Yeah but what if you fence it off, but it's not a very good fence that someone (like, say, comwiz) could easily get around/over?
posted by juv3nal at 2:22 PM on September 7, 2007


One bug report and server restart later...

That's where I was going, juv3nal. Let's say I own some property between you and AdventureLand and that you really, really like to visit AdventureLand. Let's say you like it so much that instead of getting in your car and driving around my property, you climb my crappy chain link fence and cut across the corner of my lot to get to the gate. You do this because it saves you 5 minutes. The corner you cut across every day is hidden from my view by my grove of plum trees so I never see you.

Ten years later I sell my property to some guy who tears out all the plum trees (bastard!). You're still going to AdventureLand because you enjoy fun-filled days and you're still cutting across my lot to gain that extra 5 minutes of AdventureLand fun. The new guy sees this and gets all up in your grill about trespassing on his property. However, since you've been doing this for so long without complaint, you might be able to acquire an easement to permit your access to my property.

A more virtual application of this might be how escalator went from a trademark to a generic noun because Otis Elevators did not properly defend their rights to this virtual property.

Shouldn't a computer user have the same obligations? Isn't ignorance generally not a valid defense? Again, I'm not vigorously arguing this point. It was mostly just an interesting (to me anyway) thought brought on by the discussion of whether it would be ethical under any circumstances to take advantage of a situation as presented by the OP.
posted by Fezboy! at 2:42 PM on September 7, 2007



Isn't ignorance generally not a valid defense?
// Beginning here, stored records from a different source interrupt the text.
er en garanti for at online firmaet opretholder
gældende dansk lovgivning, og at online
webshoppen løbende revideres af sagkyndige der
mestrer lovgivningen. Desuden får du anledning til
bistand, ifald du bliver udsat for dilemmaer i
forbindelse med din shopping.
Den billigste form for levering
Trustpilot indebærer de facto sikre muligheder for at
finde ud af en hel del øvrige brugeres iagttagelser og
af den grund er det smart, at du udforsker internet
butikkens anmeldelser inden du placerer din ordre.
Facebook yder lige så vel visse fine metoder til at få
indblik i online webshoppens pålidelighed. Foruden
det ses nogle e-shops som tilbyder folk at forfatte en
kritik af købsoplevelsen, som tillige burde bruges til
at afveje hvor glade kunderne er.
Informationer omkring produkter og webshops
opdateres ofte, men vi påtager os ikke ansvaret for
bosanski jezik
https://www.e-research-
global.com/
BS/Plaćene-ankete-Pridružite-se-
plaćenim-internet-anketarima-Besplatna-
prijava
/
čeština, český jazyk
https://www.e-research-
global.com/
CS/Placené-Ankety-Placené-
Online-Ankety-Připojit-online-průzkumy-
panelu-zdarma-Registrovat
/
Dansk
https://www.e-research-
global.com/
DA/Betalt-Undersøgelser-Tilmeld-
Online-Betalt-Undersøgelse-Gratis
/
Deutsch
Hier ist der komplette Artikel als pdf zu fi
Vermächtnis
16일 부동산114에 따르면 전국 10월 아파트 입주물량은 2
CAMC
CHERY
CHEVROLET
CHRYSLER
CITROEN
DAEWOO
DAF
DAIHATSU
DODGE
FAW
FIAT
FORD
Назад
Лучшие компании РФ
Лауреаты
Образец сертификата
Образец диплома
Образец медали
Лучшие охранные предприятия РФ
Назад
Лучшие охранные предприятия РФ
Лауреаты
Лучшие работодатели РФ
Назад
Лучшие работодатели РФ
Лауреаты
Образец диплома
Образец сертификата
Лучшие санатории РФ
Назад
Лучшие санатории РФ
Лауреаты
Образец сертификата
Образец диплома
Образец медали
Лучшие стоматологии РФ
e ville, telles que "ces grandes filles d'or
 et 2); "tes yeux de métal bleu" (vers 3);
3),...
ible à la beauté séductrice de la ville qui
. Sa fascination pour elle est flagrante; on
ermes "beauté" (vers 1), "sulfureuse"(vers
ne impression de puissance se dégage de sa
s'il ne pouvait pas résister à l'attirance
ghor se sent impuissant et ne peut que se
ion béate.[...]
I reckon ignorance of the law is not a valid defense, but ignorance of the occurrence of trespassing is a different matter. Especially if we take a case where the trespasser is being surreptitious, actively taking pains to avoid detection. The grove of plum trees complicates things because we can see the one side saying he was just walking by the most optimal route and the other saying he picked that route to avoid detection. I don't really know how the grove translates to computer terms though.